**Exercise directions**
In the piece on DDB's loss of Walkers, swap "pitch" for "review" and write out the passage starting with "excellence to hold" and going on through "arrangement of brands.".

**Quoted text**
--- start ---
CLOSE-UP PERSPECTIVE: DDB’s Walkers loss shows globalism’s short-sightedness

’Globalism’ was one of the busier buzzwords of the 80s. The concept was nowhere more stridently touted than in adland where it was left to JWT’s then chairman, Jeremy Bullmore, to take an opposing view. Where, he wanted to know, was all this global business coming from? Name a few truly international products, he argued, and that’s just what you have - a few. Benetton, Coca-Cola, Marlboro, Mars, McDonald’s. Then what?

’Globalism’ was one of the busier buzzwords of the 80s. The concept

was nowhere more stridently touted than in adland where it was left to

JWT’s then chairman, Jeremy Bullmore, to take an opposing view. Where,

he wanted to know, was all this global business coming from? Name a few

truly international products, he argued, and that’s just what you have -

a few. Benetton, Coca-Cola, Marlboro, Mars, McDonald’s. Then what?



Bullmore compared the corporate globe to a Battenburg cake: each market

went all the way through but it was a pretty thin market each time. He

forecast that competition and the marketplace would remain what they had

always been - local and national.



Global ideology seeped through to some clients, resulting in a parade of

’globaldegook’ on our TV screens. Others allowed local advertising

excellence to hold sway over global decisions. Frito-Lay was one - until

last Thursday, when it stunned DDB by handing Walkers to its fellow

Omnicom network, BBDO, after a pitch called by Steve Reineround, head of

Frito-Lay.



The pitch aimed to centralise all forms of communication, achieving

worldwide and vertical integration for a complex arrangement of brands.

Lays (Walkers in the UK), Doritos and Cheetos are the worldwide brands,

then there are hundreds of smaller snack brands and others acquired

through acquisition.
--- end ---
**Stored rows**
--- start ---
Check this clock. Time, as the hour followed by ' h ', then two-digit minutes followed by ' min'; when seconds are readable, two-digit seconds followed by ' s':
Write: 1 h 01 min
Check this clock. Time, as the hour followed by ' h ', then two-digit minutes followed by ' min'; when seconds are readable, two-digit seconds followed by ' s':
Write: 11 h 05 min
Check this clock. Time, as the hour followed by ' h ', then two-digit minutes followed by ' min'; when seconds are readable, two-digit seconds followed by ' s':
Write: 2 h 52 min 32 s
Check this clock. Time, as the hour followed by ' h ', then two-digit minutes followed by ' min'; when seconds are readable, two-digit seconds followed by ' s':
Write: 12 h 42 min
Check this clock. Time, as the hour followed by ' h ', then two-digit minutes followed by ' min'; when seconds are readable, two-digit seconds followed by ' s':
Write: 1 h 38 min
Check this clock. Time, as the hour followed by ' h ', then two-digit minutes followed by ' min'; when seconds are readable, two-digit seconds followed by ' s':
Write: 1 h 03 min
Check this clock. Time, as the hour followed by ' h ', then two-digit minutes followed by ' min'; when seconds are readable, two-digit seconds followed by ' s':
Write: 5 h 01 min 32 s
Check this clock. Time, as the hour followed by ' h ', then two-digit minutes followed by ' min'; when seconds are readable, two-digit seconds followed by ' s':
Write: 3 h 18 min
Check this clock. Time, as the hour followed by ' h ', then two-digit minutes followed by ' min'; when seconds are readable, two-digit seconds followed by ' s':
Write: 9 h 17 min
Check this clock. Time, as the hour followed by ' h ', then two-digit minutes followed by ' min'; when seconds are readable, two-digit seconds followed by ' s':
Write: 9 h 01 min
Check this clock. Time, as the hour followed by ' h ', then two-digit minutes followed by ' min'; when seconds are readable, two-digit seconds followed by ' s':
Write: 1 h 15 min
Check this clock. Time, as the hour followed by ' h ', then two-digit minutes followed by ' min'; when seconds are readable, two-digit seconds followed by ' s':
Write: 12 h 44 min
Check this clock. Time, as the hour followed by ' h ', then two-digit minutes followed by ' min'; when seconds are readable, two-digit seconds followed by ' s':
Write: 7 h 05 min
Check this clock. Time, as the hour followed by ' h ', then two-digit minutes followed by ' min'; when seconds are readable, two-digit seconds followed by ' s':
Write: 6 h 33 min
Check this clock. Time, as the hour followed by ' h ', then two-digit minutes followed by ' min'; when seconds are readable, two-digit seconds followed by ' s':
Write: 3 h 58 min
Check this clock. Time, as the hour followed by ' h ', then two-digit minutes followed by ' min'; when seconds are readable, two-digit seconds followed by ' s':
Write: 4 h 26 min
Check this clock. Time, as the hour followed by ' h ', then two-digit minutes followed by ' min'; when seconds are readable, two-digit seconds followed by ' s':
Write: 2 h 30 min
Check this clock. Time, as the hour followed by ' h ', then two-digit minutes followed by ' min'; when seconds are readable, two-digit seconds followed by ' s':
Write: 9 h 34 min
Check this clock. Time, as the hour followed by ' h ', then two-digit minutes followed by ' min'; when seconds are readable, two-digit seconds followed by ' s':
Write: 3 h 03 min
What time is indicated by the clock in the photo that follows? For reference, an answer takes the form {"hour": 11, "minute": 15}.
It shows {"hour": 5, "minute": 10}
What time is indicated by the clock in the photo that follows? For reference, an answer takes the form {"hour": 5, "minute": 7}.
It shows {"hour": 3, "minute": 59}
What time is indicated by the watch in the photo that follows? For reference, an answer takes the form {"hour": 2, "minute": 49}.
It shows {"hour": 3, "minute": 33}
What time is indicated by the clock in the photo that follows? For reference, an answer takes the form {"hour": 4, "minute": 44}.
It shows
--- end ---
**Expected answer**
excellence to hold sway over global decisions. Frito-Lay was one - until

last Thursday, when it stunned DDB by handing Walkers to its fellow

Omnicom network, BBDO, after a review called by Steve Reineround, head of

Frito-Lay.



The review aimed to centralise all forms of communication, achieving

worldwide and vertical integration for a complex arrangement of brands.